Набравшись духа, Сильфидов приблизился к нему, спросив, что происходит.
– Происходит возмездие! – заявил пристав, и Сильфидов сразу догадался, что полицейский отчаянно пьян. Судя по смущенным чиновникам, старавшимся держаться как можно дальше, все это было не чем иным, как пьяной выходкой, не более. Догадка окрылила его и дала сил. Сильфидов повысил голос и потребовал прекратить это безобразие. Здесь театр, такое поведение – позор для всей Европы. И не пора ли господину ротмистру убраться вон.
– Кому вон? – спросил Давыдов, нехорошо, недобро улыбаясь. – Нам, защитникам закона и порядка, – вон? Вертеп убийц покрываете? Крови нашей русской хотите? Итальяшки поганые! Макаронники кровавые!
– Я буду жаловаться губернатору! – закричал Сильфидов внезапно тонким фальцетом, глубоко и окончательно поняв, что терять ему нечего. – Нас сам господин Клейгельс имел честь посетить и очень смеялся! Да как вы смеете?! Произвол! Полицейщина! Держиморда!
Поймав антрепренера за галстук, пристав притянул его к себе.
– Выдай убийцу, и, так и быть, прощу остальных! Иначе театр твой мерзкий закрою и заколочу досками!
Сильфидов хотел было ответить, как полагается настоящему служителю искусства, но воздуха не хватило, и он только и сумел выдать булькающие звуки.
– Ага, подлая душонка, признаешь, что укрываешь убийцу?! – торжествовал пристав. – Кто он? Этот? – Его палец уперся в невысокого актера, исполнявшего женские роли. – Или этот? Или вон тот? Да какая разница… Улики налицо. Где шпага? Выдавайте шпагу…

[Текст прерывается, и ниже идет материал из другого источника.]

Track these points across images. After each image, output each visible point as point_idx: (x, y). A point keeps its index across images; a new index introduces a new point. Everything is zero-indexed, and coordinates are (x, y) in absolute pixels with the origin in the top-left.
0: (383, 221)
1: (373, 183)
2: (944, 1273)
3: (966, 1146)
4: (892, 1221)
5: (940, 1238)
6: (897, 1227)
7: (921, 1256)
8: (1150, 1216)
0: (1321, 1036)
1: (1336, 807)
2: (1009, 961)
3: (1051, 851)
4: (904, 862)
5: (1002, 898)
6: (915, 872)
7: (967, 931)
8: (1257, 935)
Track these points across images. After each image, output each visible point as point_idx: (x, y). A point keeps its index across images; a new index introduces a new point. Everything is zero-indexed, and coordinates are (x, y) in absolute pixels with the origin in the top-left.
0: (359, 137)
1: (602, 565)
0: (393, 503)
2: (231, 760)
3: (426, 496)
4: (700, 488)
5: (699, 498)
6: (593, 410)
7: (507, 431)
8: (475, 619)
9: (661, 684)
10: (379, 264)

Помощник расторопно сбегал за кулисы и вернулся с бутафорской шпагой, оклеенной фольгой. Пристав только взглянул и потребовал настоящую.
– Других не имеется… – чуть живым голосом пробормотал Сильфидов. – Пощадите, скоро спектакль…
– Пощады запросили?! Не будет вам пощады! Спектакль отменяется. Всех забираем в участок, там будем разбираться, кто виноват, а кого помиловать…
Это была катастрофа полная и окончательная. Сильфидов понял, что он гибнет, гибнет безвозвратно. Недоразумение разрешится, но итальянцы возмутятся и разорвут контракт. И что ему тогда делать? Что показывать в театре? Чем развлекать публику? Только чудо могло спасти его.
– Это что здесь происходит?
Голос, прозвучавший в тишине, охватившей зал и сцену, показался Сильфидову самым прекрасным на свете. Это был голос чуда.